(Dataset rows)
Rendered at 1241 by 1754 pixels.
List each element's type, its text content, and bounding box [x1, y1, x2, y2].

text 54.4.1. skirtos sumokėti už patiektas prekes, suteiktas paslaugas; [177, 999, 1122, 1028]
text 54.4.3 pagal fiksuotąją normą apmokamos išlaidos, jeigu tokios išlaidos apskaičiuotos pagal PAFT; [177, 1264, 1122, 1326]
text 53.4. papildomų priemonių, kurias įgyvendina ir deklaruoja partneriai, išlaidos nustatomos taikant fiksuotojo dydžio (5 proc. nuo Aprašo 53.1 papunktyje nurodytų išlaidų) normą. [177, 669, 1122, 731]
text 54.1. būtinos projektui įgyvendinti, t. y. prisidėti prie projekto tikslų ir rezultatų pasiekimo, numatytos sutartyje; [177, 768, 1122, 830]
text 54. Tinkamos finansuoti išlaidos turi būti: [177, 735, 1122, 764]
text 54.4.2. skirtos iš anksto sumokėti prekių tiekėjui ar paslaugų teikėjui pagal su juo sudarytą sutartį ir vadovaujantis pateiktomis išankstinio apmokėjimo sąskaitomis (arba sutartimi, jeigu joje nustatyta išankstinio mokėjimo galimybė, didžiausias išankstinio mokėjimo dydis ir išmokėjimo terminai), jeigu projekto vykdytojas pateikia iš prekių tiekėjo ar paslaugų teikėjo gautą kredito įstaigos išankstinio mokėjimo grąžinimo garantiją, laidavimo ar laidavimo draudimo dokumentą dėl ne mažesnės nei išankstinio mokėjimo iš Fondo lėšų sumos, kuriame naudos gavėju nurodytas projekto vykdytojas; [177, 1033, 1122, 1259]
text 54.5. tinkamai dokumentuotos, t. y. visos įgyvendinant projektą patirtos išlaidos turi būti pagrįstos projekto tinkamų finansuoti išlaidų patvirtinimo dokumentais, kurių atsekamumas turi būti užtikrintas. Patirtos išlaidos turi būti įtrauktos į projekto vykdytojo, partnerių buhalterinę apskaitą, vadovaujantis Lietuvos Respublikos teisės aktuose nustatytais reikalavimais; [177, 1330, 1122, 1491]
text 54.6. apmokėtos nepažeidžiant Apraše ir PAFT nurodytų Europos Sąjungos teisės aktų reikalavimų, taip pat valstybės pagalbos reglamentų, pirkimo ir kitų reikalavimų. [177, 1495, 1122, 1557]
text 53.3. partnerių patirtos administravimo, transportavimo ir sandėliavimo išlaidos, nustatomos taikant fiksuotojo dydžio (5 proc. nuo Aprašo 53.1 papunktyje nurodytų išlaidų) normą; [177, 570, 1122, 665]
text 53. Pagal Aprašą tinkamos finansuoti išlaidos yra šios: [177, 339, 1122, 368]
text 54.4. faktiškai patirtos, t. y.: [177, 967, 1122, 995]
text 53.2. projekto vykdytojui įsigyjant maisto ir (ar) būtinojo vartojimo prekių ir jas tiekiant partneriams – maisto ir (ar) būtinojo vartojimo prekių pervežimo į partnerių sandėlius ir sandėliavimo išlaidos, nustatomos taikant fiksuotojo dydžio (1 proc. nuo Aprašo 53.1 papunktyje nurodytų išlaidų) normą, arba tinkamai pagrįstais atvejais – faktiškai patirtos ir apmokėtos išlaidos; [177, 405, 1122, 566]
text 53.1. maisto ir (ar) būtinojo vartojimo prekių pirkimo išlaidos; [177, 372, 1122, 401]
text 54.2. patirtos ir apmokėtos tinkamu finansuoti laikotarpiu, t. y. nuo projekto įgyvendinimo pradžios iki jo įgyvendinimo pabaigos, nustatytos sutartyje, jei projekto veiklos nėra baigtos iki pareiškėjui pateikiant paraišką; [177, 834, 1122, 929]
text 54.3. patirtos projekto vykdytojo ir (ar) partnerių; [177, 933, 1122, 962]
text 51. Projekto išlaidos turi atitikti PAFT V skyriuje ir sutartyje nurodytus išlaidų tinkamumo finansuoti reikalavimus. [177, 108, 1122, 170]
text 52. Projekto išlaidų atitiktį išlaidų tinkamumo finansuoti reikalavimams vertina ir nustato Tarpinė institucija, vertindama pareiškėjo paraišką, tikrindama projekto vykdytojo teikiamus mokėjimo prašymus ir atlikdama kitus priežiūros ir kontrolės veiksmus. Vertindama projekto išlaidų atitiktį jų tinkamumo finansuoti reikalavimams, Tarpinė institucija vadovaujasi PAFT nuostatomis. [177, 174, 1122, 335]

[Written task] Reproduce every line of the items above without any changes.

[Written solution]
Rendered at 1241 by 1754 pixels.
List each element's type, its text content, and bounding box [x1, y1, x2, y2].

text 54.4.1. skirtos sumokėti už patiektas prekes, suteiktas paslaugas; [177, 999, 1122, 1028]
text 54.4.3 pagal fiksuotąją normą apmokamos išlaidos, jeigu tokios išlaidos apskaičiuotos pagal PAFT; [177, 1264, 1122, 1326]
text 53.4. papildomų priemonių, kurias įgyvendina ir deklaruoja partneriai, išlaidos nustatomos taikant fiksuotojo dydžio (5 proc. nuo Aprašo 53.1 papunktyje nurodytų išlaidų) normą. [177, 669, 1122, 731]
text 54.1. būtinos projektui įgyvendinti, t. y. prisidėti prie projekto tikslų ir rezultatų pasiekimo, numatytos sutartyje; [177, 768, 1122, 830]
text 54. Tinkamos finansuoti išlaidos turi būti: [177, 735, 1122, 764]
text 54.4.2. skirtos iš anksto sumokėti prekių tiekėjui ar paslaugų teikėjui pagal su juo sudarytą sutartį ir vadovaujantis pateiktomis išankstinio apmokėjimo sąskaitomis (arba sutartimi, jeigu joje nustatyta išankstinio mokėjimo galimybė, didžiausias išankstinio mokėjimo dydis ir išmokėjimo terminai), jeigu projekto vykdytojas pateikia iš prekių tiekėjo ar paslaugų teikėjo gautą kredito įstaigos išankstinio mokėjimo grąžinimo garantiją, laidavimo ar laidavimo draudimo dokumentą dėl ne mažesnės nei išankstinio mokėjimo iš Fondo lėšų sumos, kuriame naudos gavėju nurodytas projekto vykdytojas; [177, 1033, 1122, 1259]
text 54.5. tinkamai dokumentuotos, t. y. visos įgyvendinant projektą patirtos išlaidos turi būti pagrįstos projekto tinkamų finansuoti išlaidų patvirtinimo dokumentais, kurių atsekamumas turi būti užtikrintas. Patirtos išlaidos turi būti įtrauktos į projekto vykdytojo, partnerių buhalterinę apskaitą, vadovaujantis Lietuvos Respublikos teisės aktuose nustatytais reikalavimais; [177, 1330, 1122, 1491]
text 54.6. apmokėtos nepažeidžiant Apraše ir PAFT nurodytų Europos Sąjungos teisės aktų reikalavimų, taip pat valstybės pagalbos reglamentų, pirkimo ir kitų reikalavimų. [177, 1495, 1122, 1557]
text 53.3. partnerių patirtos administravimo, transportavimo ir sandėliavimo išlaidos, nustatomos taikant fiksuotojo dydžio (5 proc. nuo Aprašo 53.1 papunktyje nurodytų išlaidų) normą; [177, 570, 1122, 665]
text 53. Pagal Aprašą tinkamos finansuoti išlaidos yra šios: [177, 339, 1122, 368]
text 54.4. faktiškai patirtos, t. y.: [177, 967, 1122, 995]
text 53.2. projekto vykdytojui įsigyjant maisto ir (ar) būtinojo vartojimo prekių ir jas tiekiant partneriams – maisto ir (ar) būtinojo vartojimo prekių pervežimo į partnerių sandėlius ir sandėliavimo išlaidos, nustatomos taikant fiksuotojo dydžio (1 proc. nuo Aprašo 53.1 papunktyje nurodytų išlaidų) normą, arba tinkamai pagrįstais atvejais – faktiškai patirtos ir apmokėtos išlaidos; [177, 405, 1122, 566]
text 53.1. maisto ir (ar) būtinojo vartojimo prekių pirkimo išlaidos; [177, 372, 1122, 401]
text 54.2. patirtos ir apmokėtos tinkamu finansuoti laikotarpiu, t. y. nuo projekto įgyvendinimo pradžios iki jo įgyvendinimo pabaigos, nustatytos sutartyje, jei projekto veiklos nėra baigtos iki pareiškėjui pateikiant paraišką; [177, 834, 1122, 929]
text 54.3. patirtos projekto vykdytojo ir (ar) partnerių; [177, 933, 1122, 962]
text 51. Projekto išlaidos turi atitikti PAFT V skyriuje ir sutartyje nurodytus išlaidų tinkamumo finansuoti reikalavimus. [177, 108, 1122, 170]
text 52. Projekto išlaidų atitiktį išlaidų tinkamumo finansuoti reikalavimams vertina ir nustato Tarpinė institucija, vertindama pareiškėjo paraišką, tikrindama projekto vykdytojo teikiamus mokėjimo prašymus ir atlikdama kitus priežiūros ir kontrolės veiksmus. Vertindama projekto išlaidų atitiktį jų tinkamumo finansuoti reikalavimams, Tarpinė institucija vadovaujasi PAFT nuostatomis. [177, 174, 1122, 335]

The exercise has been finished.